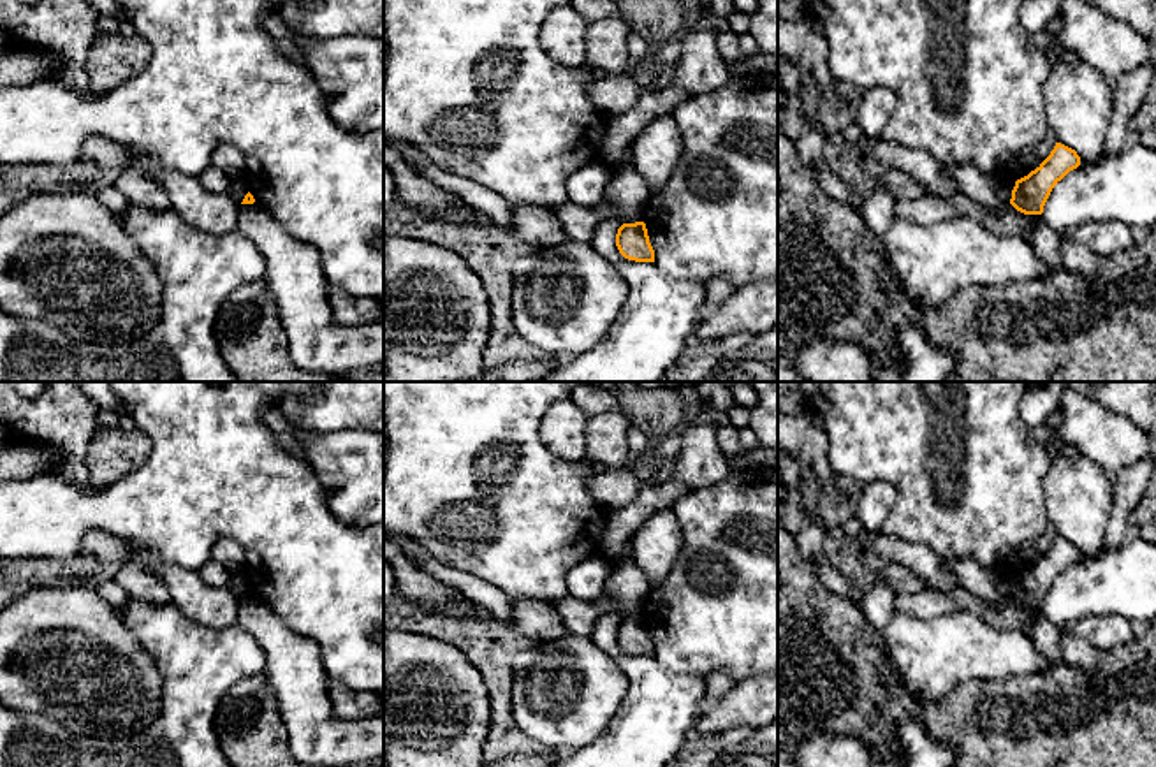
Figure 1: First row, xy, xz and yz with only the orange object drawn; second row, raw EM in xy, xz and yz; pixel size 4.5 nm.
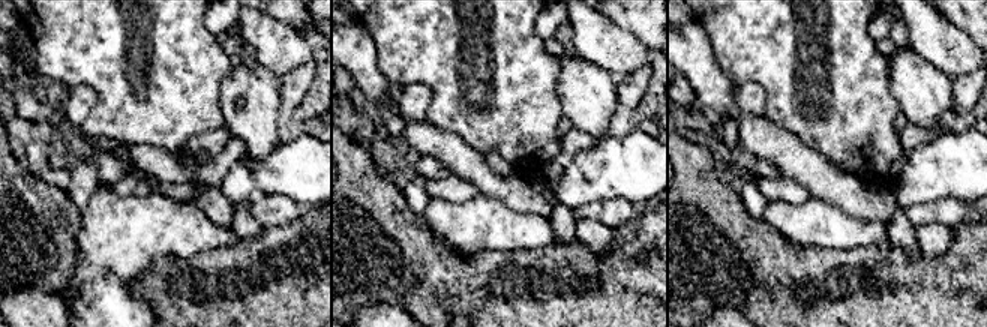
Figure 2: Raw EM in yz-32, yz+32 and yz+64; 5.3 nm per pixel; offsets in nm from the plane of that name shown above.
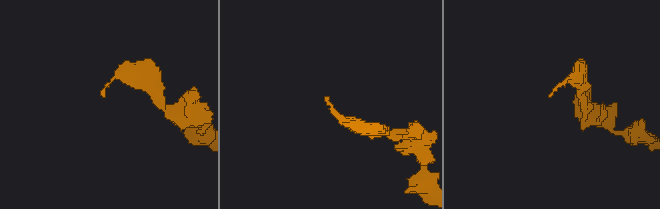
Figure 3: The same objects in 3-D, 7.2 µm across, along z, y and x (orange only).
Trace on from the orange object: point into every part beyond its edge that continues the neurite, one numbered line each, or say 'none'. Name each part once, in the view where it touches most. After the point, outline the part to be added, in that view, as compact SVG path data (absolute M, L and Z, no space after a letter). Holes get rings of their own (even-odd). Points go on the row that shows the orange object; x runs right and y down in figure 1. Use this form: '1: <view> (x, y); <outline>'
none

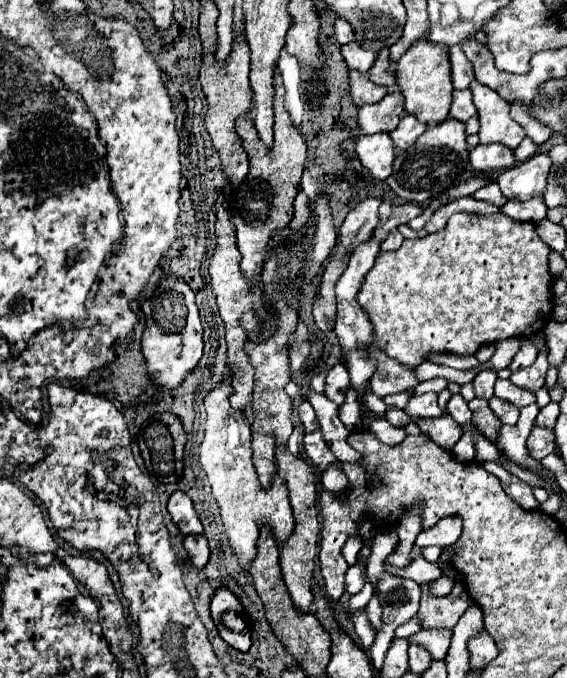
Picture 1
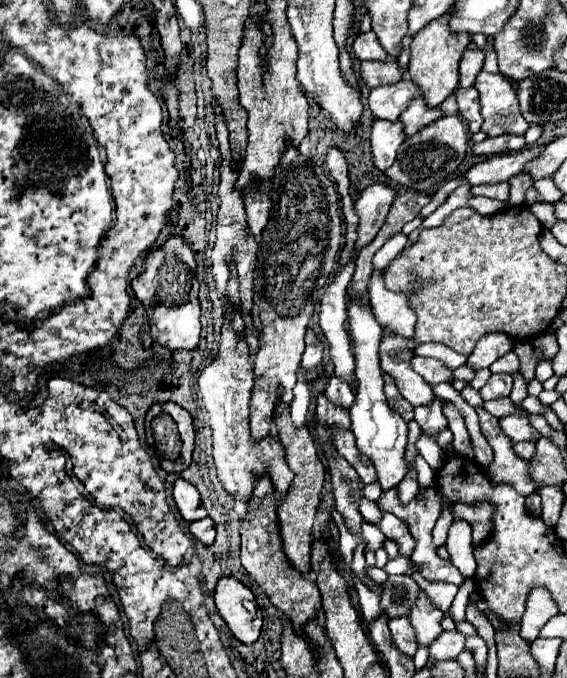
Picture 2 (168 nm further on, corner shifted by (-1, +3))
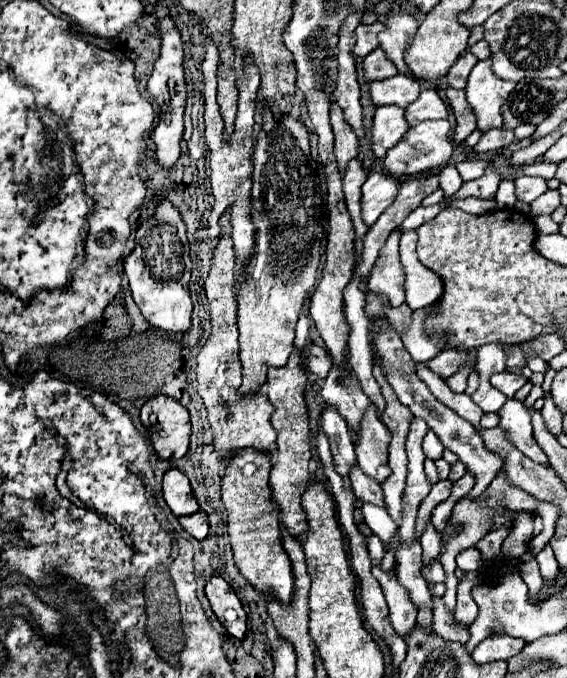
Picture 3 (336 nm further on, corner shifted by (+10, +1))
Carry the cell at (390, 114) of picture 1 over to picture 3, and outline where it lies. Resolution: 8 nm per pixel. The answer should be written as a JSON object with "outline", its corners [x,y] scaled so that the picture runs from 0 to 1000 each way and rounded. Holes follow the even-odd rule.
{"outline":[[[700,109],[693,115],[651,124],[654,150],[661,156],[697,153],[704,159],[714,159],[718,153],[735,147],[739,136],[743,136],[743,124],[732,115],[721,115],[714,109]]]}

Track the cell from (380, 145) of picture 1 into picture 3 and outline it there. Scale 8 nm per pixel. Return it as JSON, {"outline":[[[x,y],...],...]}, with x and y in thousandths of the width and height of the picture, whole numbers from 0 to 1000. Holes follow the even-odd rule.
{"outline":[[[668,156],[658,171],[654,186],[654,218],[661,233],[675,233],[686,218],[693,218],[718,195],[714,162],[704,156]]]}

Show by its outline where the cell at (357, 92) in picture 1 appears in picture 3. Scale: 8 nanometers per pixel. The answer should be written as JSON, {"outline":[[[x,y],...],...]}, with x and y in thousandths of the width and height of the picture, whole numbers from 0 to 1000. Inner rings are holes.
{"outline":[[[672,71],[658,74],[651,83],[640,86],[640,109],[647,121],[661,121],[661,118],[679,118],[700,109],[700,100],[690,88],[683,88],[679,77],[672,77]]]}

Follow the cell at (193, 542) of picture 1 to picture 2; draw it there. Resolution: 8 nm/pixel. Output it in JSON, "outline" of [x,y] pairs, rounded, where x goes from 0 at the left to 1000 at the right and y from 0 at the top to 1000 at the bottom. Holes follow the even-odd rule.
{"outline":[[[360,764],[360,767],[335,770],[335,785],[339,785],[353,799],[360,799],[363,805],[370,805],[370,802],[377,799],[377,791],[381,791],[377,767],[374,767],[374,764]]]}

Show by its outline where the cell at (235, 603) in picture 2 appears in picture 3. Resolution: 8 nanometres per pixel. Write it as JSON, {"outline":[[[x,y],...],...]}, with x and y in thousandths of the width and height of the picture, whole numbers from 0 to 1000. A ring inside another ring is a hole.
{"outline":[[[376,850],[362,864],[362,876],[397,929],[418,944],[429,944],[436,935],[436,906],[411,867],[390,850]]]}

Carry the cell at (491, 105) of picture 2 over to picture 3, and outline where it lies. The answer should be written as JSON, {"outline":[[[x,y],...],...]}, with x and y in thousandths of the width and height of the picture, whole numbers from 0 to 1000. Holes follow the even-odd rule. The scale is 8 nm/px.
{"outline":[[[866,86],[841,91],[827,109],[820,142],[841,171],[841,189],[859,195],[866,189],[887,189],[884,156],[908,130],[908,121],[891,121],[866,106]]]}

######

WHAT YOU SHOULD DO
Give every line of the material that includes the string "shifted".

SOLUTION TO THE PROBLEM
Picture 2 (168 nm further on, corner shifted by (-1, +3))
Picture 3 (336 nm further on, corner shifted by (+10, +1))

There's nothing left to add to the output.